EXERCISE PROMPT: In how many lines of the records does "newsletter" appear? Answer with one number.

ENTRIES PROVIDED:

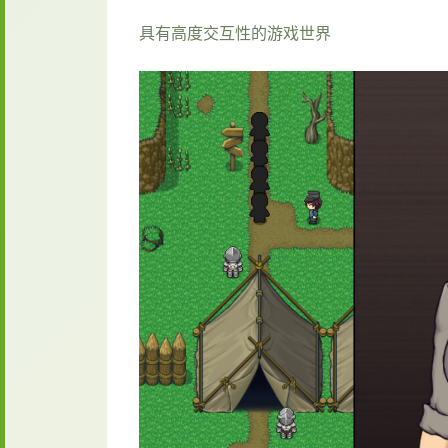
具有高度交互性的游戏世界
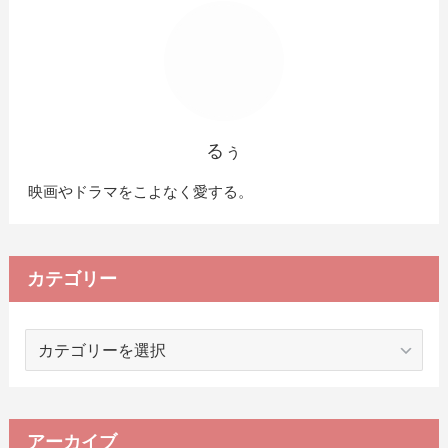
るぅ
映画やドラマをこよなく愛する。
カテゴリー
カ
テ
ゴ
リ
ー
アーカイブ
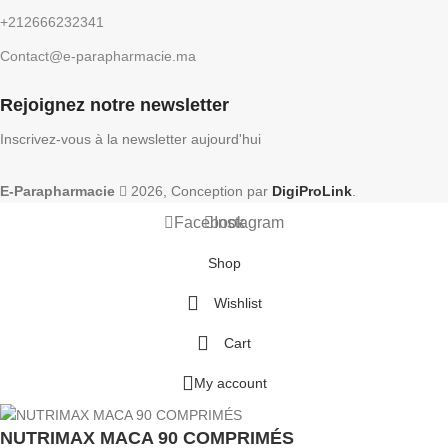
+212666232341
Contact@e-parapharmacie.ma
Rejoignez notre newsletter
Inscrivez-vous à la newsletter aujourd'hui
E-Parapharmacie
2026, Conception par
DigiProLink
.
Facebook
Instagram
Shop
Wishlist
Cart
My account
NUTRIMAX MACA 90 COMPRIMÉS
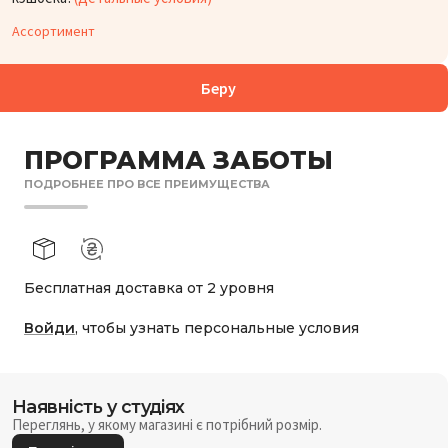
Ассортимент
Беру
ПРОГРАММА ЗАБОТЫ
ПОДРОБНЕЕ ПРО ВСЕ ПРЕИМУЩЕСТВА
Бесплатная доставка от 2 уровня
Войди
, чтобы узнать персональные условия
Наявність у студіях
Переглянь, у якому магазині є потрібний розмір.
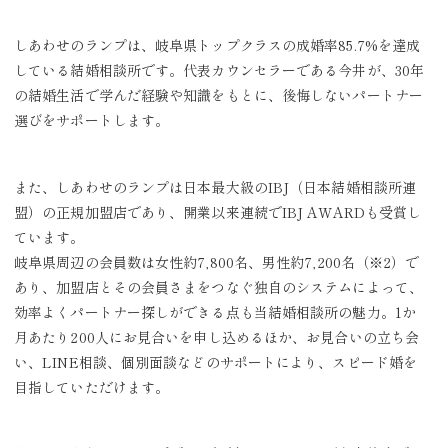
しあわせのランプは、岐阜県トップクラスの成婚率85.7%を達成
している結婚相談所です。代表カウンセラーである今井が、30年
の結婚生活で学んだ経験や知識をもとに、後悔しないパートナー
選びをサポートします。
また、しあわせのランプは日本最大級のIBJ（日本結婚相談所連
盟）の正規加盟店であり、開業以来連続でIBJ AWARDも受賞し
ています。
岐阜県周辺の会員数は女性約7,800名、男性約7,200名（※2）で
あり、加盟店とその会員さまをつなぐ独自のシステムによって、
効率よくパートナー探しができる点も当結婚相談所の魅力。1か
月あたり200人にお見合いを申し込めるほか、お見合いの立ち会
い、LINE相談、個別面談などのサポートにより、スピード婚を
目指していただけます。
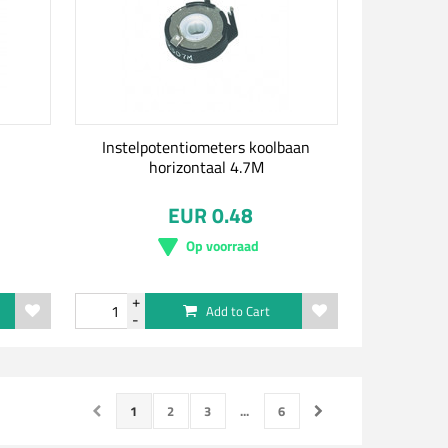
Instelpotentiometers koolbaan
horizontaal 4.7M
EUR 0.48
Op voorraad
Add to Cart
1
2
3
...
6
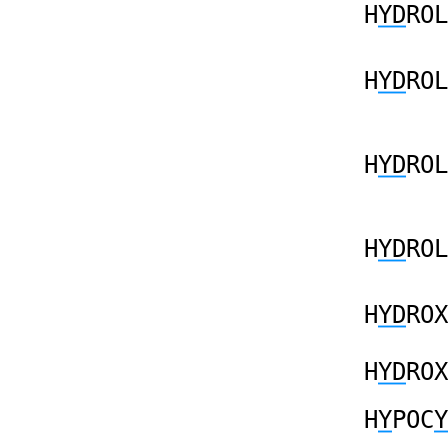
H
YD
ROL
H
YD
ROL
H
YD
ROL
H
YD
ROL
H
YD
ROX
H
YD
ROX
H
Y
POC
Y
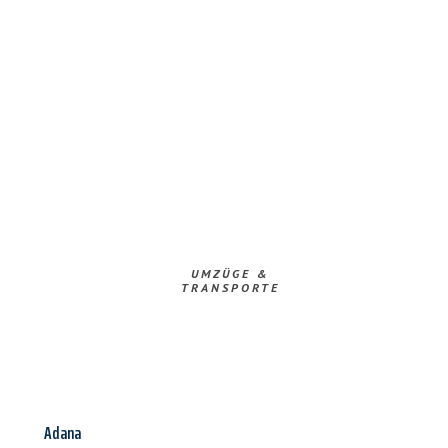
UMZÜGE &
TRANSPORTE
Adana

ANSWER BOX: 2